With that being said, I began to ask myself, “What do I want for my son’s future?” Do I want him to be a mini me, or do I want to raise a man who can be a free thinker and a positive influence in his community? How do I keep him close yet allow him the freedom to be an African American male child? Daily, these questions weigh heavy on my mind but I realize that I must trust my instincts, trust what I, as a mother, have instilled in him and, last but not least, trust him.
With the recent cold-blooded murder of Ahmed Aubrey by two random white men and the intentional execution of George Floyd by indifferent police officers, I would be lying if I said I don’t fear for my son’s life every time he leaves the house. According to the LA Times, “Getting killed by police is a leading cause of death for young black men in America.” I remind him to turn the GPS tracker on in his phone. I encourage him to be on the lookout for people who are up to know good.

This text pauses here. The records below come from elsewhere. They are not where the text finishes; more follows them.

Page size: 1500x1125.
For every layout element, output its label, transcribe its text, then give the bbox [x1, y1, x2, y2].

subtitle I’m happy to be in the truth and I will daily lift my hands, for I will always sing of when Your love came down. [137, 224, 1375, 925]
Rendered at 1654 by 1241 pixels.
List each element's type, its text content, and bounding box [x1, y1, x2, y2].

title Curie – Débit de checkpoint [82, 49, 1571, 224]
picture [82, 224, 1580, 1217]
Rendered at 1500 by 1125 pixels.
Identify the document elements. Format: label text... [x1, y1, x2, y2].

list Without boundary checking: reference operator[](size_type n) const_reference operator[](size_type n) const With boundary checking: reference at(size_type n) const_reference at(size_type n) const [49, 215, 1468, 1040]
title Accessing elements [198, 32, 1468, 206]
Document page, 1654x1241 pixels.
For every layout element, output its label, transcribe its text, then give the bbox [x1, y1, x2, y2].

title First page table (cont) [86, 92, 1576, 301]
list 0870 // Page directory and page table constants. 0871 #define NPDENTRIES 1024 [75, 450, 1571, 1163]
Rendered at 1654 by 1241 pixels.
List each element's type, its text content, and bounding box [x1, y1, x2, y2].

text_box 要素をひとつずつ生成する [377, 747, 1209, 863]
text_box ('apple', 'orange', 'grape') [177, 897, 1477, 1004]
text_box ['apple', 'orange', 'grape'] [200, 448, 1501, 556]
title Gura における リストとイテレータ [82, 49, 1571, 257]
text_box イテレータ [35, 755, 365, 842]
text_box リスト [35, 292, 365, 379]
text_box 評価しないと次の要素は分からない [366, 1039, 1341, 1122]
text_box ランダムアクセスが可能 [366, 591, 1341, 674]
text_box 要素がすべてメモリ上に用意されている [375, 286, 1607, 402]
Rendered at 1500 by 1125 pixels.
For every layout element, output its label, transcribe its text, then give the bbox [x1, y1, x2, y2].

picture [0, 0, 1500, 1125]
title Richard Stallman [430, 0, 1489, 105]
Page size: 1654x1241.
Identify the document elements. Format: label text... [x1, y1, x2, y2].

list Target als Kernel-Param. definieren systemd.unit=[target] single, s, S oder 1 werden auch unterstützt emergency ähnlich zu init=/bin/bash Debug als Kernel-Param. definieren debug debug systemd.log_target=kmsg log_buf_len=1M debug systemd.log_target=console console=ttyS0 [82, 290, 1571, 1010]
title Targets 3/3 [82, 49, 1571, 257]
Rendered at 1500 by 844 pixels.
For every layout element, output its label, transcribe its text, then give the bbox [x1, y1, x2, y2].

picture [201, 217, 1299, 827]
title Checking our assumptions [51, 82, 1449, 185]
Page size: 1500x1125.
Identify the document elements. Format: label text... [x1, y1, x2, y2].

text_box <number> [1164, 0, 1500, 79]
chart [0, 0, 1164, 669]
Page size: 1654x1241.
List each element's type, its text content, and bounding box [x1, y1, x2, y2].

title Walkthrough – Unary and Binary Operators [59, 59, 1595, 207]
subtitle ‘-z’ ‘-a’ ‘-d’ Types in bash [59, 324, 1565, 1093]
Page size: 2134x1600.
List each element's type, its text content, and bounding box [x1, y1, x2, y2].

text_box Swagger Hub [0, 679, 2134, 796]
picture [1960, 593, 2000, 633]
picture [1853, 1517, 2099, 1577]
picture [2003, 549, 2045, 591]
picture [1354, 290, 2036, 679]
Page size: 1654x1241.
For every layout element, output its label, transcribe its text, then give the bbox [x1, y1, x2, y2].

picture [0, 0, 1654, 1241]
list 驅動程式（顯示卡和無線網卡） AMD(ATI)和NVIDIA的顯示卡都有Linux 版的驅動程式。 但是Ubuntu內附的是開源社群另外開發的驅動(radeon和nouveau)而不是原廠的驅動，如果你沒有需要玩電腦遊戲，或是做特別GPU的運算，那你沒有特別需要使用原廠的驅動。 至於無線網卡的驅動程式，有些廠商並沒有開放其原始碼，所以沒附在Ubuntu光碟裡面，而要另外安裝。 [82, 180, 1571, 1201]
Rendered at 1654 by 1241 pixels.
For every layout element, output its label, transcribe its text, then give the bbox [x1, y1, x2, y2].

I used to bombard my son every day with all the dos and don’ts of looking suspicious. I told him to always rush home if anyone made him feel uncomfortable or if his friends were choosing to make bad choices in the neighborhood. I held my breath every time he left the house.
Eventually, he told me I was stressing him out. He actually said he felt like I didn’t trust him to be a good kid. He said, “Mom, I need you to trust me.” In my mind I thought, “Wow, did he really just say that to me?” But out of my mouth I said, “I do trust you, it’s the other folks out there who I do not trust.”
I am tired of racist white women weaponizing the police because they feel we should not occupy certain spaces. I’m tired of being told by racist white people to leave my country simply because I’m tired of their bull. I’m tired because I can’t believe that I had the same conversations with my son in 2020 that my grandmother had with her five sons close to 80 years ago. Just like she did, I want to hold my son close.
bell hooks once said, “When we drop fear, we can draw nearer to people, we can draw nearer to the earth, we can draw nearer to all the heavenly creatures that surround us.”
That is my prayer for our society — that my son and other Black men like him are no longer feared.
After my son walked out the door that day, I cried. I cried for all the Emmett Tills. I cried for all the Trayvon Martins. I cried for all the Eric Gardners, Sean Bells and the Amadou Diallos. I cried for the mothers who buried their sons way too early. I cried for the wives who had to bury their husbands, while being strong for their children. I cried for my daddy, my husband and my son. But most of all, I cried for our country who demonizes our Black skin. I cried hoping that one day we will finally be judged by the content of our character and not by the color of our skin.